Ist das Familie?
Ich habe Glück. Ich war vor kurzem in Urlaub, in der Sonne, auf Gran Canaria. Mit meinem Sohn. Wir waren in einem netten Hotel. Jeden Abend gab es dort ein Buffet, mal mit Gerichten aus Spanien, mal aus Mexiko, mal aus anderen Ländern.
Am etwa vierten Abend stand eine Fotografin vor dem Eingang des großen Speisesaals. Sie fing möglichst viele Gäste ab, um sie zu einem Urlaubsfoto zu überreden. Renterpaare, Großfamilien, eben alle, die dort auf dem Weg zum Abendessen waren.

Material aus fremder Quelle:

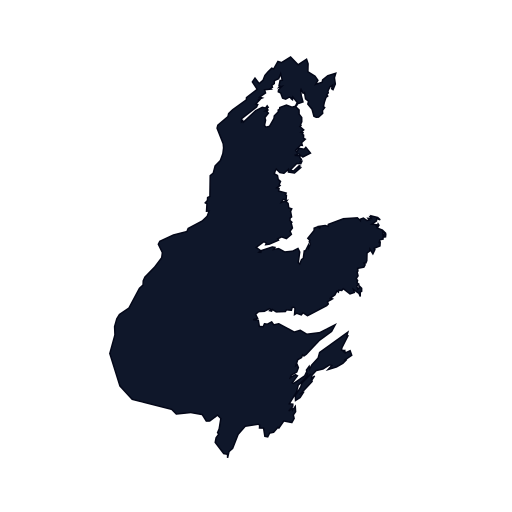 outline of Fusa nor, Hordaland, Norway, rotated 193°
{"feature_id": "86288312B62165724203406", "entity_name": "Fusa nor", "entity_type": "district", "adm_level": 2, "iso_a3": "NOR", "parent_name": "Norway", "parent_adm1": "Hordaland", "projection": "albers", "projection_center": [5.703, 60.194], "detail": "fine", "context": "isolated", "style": "filled", "palette": "ink", "viewbox_px": 512, "rotation_deg": 193, "n_neighbors": 0, "source": "geoboundaries", "source_scale": "gbopen_adm2", "svg_char_len": 6138}
<svg xmlns="http://www.w3.org/2000/svg" viewBox="0 0 512 512"><g transform="rotate(193 256 256)"><path d="M344.4,88.5L303.6,87.6L298.1,84.1L284.4,88.8L272.7,89.4L267.3,84.0L264.0,84.8L257.7,92.3L253.7,89.8L253.0,79.2L253.7,75.2L252.2,74.1L254.0,69.9L253.8,65.2L243.0,56.2L239.1,56.4L238.3,52.9L238.3,59.4L235.5,63.3L233.3,78.2L228.2,87.7L216.0,92.6L214.4,92.1L213.9,89.2L209.9,90.0L206.8,82.3L203.9,82.4L202.9,86.5L199.2,88.2L196.1,94.0L195.0,93.5L191.8,101.5L183.6,101.8L182.3,106.3L183.9,109.5L182.4,113.2L183.9,118.2L185.7,114.0L186.3,115.4L189.3,112.3L186.4,118.0L186.8,119.9L190.3,119.5L186.0,132.6L185.8,139.8L182.0,144.8L182.8,144.4L179.8,149.7L179.2,153.5L179.4,148.8L176.0,153.5L182.7,142.5L182.9,138.6L186.3,128.8L185.0,124.1L181.2,128.0L179.3,133.3L181.2,132.3L173.1,146.4L173.7,147.7L171.9,152.4L174.3,148.7L174.7,152.4L171.6,157.9L165.3,161.0L159.7,166.6L157.5,166.3L160.2,161.6L152.6,166.0L147.2,171.0L144.9,174.7L145.9,174.8L140.4,180.8L143.0,184.9L147.2,181.6L148.2,183.7L149.5,181.9L149.1,183.7L151.5,183.4L151.7,185.9L148.5,198.8L149.6,198.6L149.4,202.4L172.3,176.3L172.5,170.6L177.1,162.4L178.3,157.8L179.4,160.4L181.2,156.2L180.5,155.1L181.6,150.2L190.6,140.3L192.2,140.6L188.7,148.6L190.8,149.2L195.2,145.1L194.8,147.9L190.2,152.1L189.6,156.8L191.4,159.4L192.5,158.2L192.0,164.3L188.8,167.3L188.4,170.2L186.8,169.4L184.9,171.6L175.4,187.9L165.4,199.5L163.4,206.8L176.6,195.7L188.9,191.2L196.2,193.6L201.6,190.5L218.6,195.1L223.2,192.9L225.9,195.3L229.6,192.1L232.5,191.9L233.1,188.7L236.9,188.1L239.3,193.9L244.5,193.3L240.4,195.6L243.3,199.1L240.9,202.4L235.4,204.0L231.1,207.7L229.5,207.2L230.4,205.8L228.4,205.8L228.0,207.6L223.7,206.1L214.9,208.5L214.2,210.4L209.3,211.1L209.2,214.0L207.7,214.6L206.2,213.9L205.3,207.6L203.5,209.4L198.6,208.8L197.5,211.3L192.4,209.4L176.0,223.5L174.8,225.5L176.1,227.6L171.9,231.4L174.0,231.7L170.4,235.8L169.3,240.1L167.6,239.4L167.6,241.4L164.7,241.7L163.6,243.8L155.9,240.2L152.0,242.6L153.6,245.4L147.2,242.7L145.3,240.0L146.3,244.3L145.1,245.4L145.8,248.3L149.0,250.3L148.4,248.0L149.3,246.5L150.9,249.0L150.3,251.5L148.9,251.5L151.6,252.6L151.5,255.0L153.3,256.5L152.1,259.6L153.9,263.2L153.3,264.3L154.2,266.8L148.4,269.4L147.7,271.9L149.2,273.3L147.4,273.9L147.0,276.4L148.5,283.9L146.4,286.4L146.6,288.4L142.6,284.4L141.6,289.0L142.6,290.1L137.5,293.7L138.1,297.4L139.0,297.0L139.0,299.6L136.0,301.1L138.2,308.5L135.7,307.3L136.4,305.4L135.4,303.3L134.1,303.8L134.4,306.2L134.9,307.4L138.7,309.7L144.2,310.5L143.1,313.6L144.3,314.8L144.7,311.6L146.3,313.0L145.2,313.6L150.4,313.0L146.5,317.2L146.8,319.6L143.1,319.2L146.1,320.9L152.7,321.0L152.1,320.4L153.8,320.0L152.1,318.4L155.3,317.9L153.5,316.5L155.9,315.5L159.9,317.1L162.5,315.4L162.2,313.8L165.8,316.0L179.2,312.0L192.6,303.1L192.6,301.0L195.4,301.3L201.1,299.1L199.8,298.5L200.2,297.4L202.2,298.5L205.6,296.2L205.1,294.0L209.5,284.9L207.1,283.5L207.3,282.0L205.7,279.8L206.5,275.8L207.4,278.4L208.9,272.2L210.1,271.8L209.4,264.3L210.8,262.8L211.6,257.9L213.3,258.9L214.3,269.7L216.8,272.8L221.3,269.0L228.9,266.4L235.6,268.3L240.4,266.3L239.5,268.6L242.1,268.5L251.7,262.7L252.1,260.6L254.1,260.3L252.8,262.3L257.8,264.4L251.6,271.7L248.8,271.1L249.1,269.2L245.6,270.6L237.6,276.5L238.8,277.6L235.3,280.4L230.3,279.8L226.4,285.1L228.4,287.8L226.8,291.5L229.3,296.3L228.7,297.0L231.0,298.3L231.3,300.8L230.1,302.1L232.4,307.3L231.8,310.0L234.9,310.3L236.6,314.5L238.9,315.5L238.3,316.9L243.5,313.8L242.3,317.4L239.3,317.4L240.0,321.9L241.2,322.2L240.8,324.1L248.6,324.4L248.7,327.0L251.1,327.1L248.4,330.1L249.5,330.7L248.9,334.2L251.6,335.6L253.2,339.3L256.7,340.2L256.4,343.5L255.8,345.3L251.5,342.7L247.4,342.9L244.0,347.7L243.3,345.1L237.2,345.5L232.5,351.9L235.1,351.7L233.3,353.5L234.2,353.7L238.6,347.2L242.0,347.5L237.2,355.2L233.1,356.0L232.6,358.5L234.1,357.8L233.5,360.3L235.6,361.9L235.5,363.5L241.2,362.7L237.4,365.2L232.6,363.0L226.1,368.5L231.9,373.1L233.0,370.9L238.4,370.6L239.5,366.4L241.2,367.9L237.6,374.0L235.8,374.2L237.1,376.7L234.3,380.9L236.2,381.4L236.8,384.5L238.3,385.1L238.0,386.8L240.0,386.8L237.9,389.6L242.4,392.0L241.5,393.3L242.2,394.3L241.6,397.1L242.6,401.2L245.9,403.9L246.9,408.0L251.0,410.4L249.9,412.6L250.6,413.7L251.3,410.8L254.4,409.1L260.3,409.9L266.2,406.0L266.1,404.1L267.2,403.2L266.7,401.5L269.7,396.6L269.4,394.1L272.0,385.4L275.1,383.8L277.1,385.0L277.2,390.5L278.5,392.8L276.1,398.0L278.0,399.1L277.5,400.2L279.4,399.6L277.7,401.5L278.7,402.5L277.6,403.6L278.9,404.8L280.0,402.3L283.3,402.3L289.0,397.5L298.5,383.4L299.4,384.9L300.3,383.5L300.9,386.6L289.0,401.3L288.4,403.9L290.5,404.0L287.6,408.9L289.5,408.6L285.5,411.4L288.3,411.6L283.4,417.0L285.1,419.9L279.2,421.9L279.9,422.1L277.9,424.1L279.0,425.8L277.0,428.1L277.5,431.1L273.8,433.8L273.0,439.2L269.9,433.1L272.0,432.5L271.9,427.1L270.7,426.9L271.4,425.7L268.9,427.1L271.4,422.9L271.2,421.0L268.6,420.4L265.6,415.8L262.4,415.5L259.5,418.2L256.3,418.2L257.1,417.2L255.6,416.5L255.8,419.2L249.2,414.0L244.9,416.7L248.0,422.5L249.8,427.6L249.6,428.5L246.7,425.2L245.5,426.2L243.1,420.3L239.6,418.6L239.7,415.7L234.4,411.6L231.0,405.2L228.5,404.7L226.3,405.4L223.1,410.0L224.0,412.7L222.5,416.1L223.9,416.7L224.0,421.1L223.5,426.3L222.1,428.0L223.4,429.1L222.3,431.2L223.1,432.9L222.0,437.4L219.8,439.7L220.0,436.0L218.4,435.4L217.4,441.4L219.7,447.3L219.4,452.0L226.6,447.8L230.7,442.6L230.6,440.2L236.6,436.6L235.2,441.1L239.0,444.5L246.9,447.2L248.5,455.0L251.0,459.1L258.0,451.8L267.1,457.7L274.6,450.2L278.4,450.5L280.9,442.1L282.9,442.6L285.7,438.2L287.9,434.0L288.7,428.8L291.7,424.7L297.0,429.1L298.7,424.8L292.3,418.7L300.9,408.2L300.5,406.0L311.7,393.2L314.7,388.6L314.7,385.5L322.6,374.9L322.7,371.8L313.2,358.0L311.9,354.0L311.3,348.3L312.2,341.0L316.1,334.6L316.3,327.1L318.7,324.0L314.3,303.6L316.3,302.1L315.8,299.2L317.4,296.4L315.5,295.8L314.3,288.5L311.8,289.3L312.5,283.7L316.2,278.1L328.3,267.6L328.8,264.3L341.2,257.9L353.0,248.7L353.8,245.5L348.0,238.3L347.5,233.1L352.2,222.5L359.5,210.5L360.3,206.4L359.5,202.4L362.3,198.3L368.1,176.7L375.9,168.3L377.5,163.5L377.9,155.4L375.7,147.4L376.5,128.1L359.3,98.7L344.4,88.5Z" fill="#0f172a" stroke="#020617" stroke-width="1.5"/></g></svg>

Die freundliche Frau mit den braunen Augen hatte auch mich und meinen Sohn erwischt. Na klar, so ein schnelles Foto können wir ja machen. Ob wir es tatsächlich kaufen, entscheiden wir später. Bevor sie ihre Kamera in die Höhe reckte und uns beide vor der großen Palme drapierte, blickte sie mich und das Kind noch kurz an und fragte mich dann: „Is this family?“
Es ratterte kurz in meinem Hirn. Frei übersetzt bedeutete das also: Sind das alle oder kommt gleich noch einer? Ich zuckte ganz kurz innerlich und überlegte einen Moment. Dann sagte ich ihr klar und mit besonderem Nachdruck: „Yes. This is family.“
Eine kleine, banale Situation in einem Hotel. Nichts Großes, nichts Wichtiges. Und trotzdem: Vor ein paar Monaten wäre mir dieser Satz noch nicht so einfach über die Lippen gegangen. Weil genau das mich so traurig gemacht hat: Nicht mehr in dieser klassischen Familienform zu leben: Mutter, Vater, Kind. Weil jetzt meist nur noch mein Sohn und ich da waren. Weil so vieles neu war und mein altes Leben durch die Trennung komplett auf links gedreht wurde. Weil jetzt alles anders ist und nur wenig so wie vorher.
Heute, ein knappes Jahr nach meiner Trennung weiß ich: Yes. This is family. Es ist anders jetzt, es ist nicht immer einfach, aber es ist immer noch Familie. Unser Alltag ist nicht mehr der gleiche, aber mein Kind und ich haben inzwischen neue Formen und neue Rituale gefunden. Das alles ist an manchen Tagen hart, aber wir schauen positiv nach vorne. „Familie ist immer da wo Kinder sind und wo Liebe ist.“ Dieser schöne Spruch hilft mir heute an manchen Tagen immer noch. Denn er ist einfach wahr. Es gibt inzwischen viele Formen von Familie. Auch wenn man sich das eigene Leben vielleicht mal ganz anders vorgestellt hat.
„Yes. This is family“, habe ich der spanischen Fotografin also gesagt. Mich dann mit meinem Sohn vor die Palme gestellt, meinen Arm um ihn gelegt und für das Urlaubsfoto gelächelt. Und innerlich auch. Zumindest ein bisschen.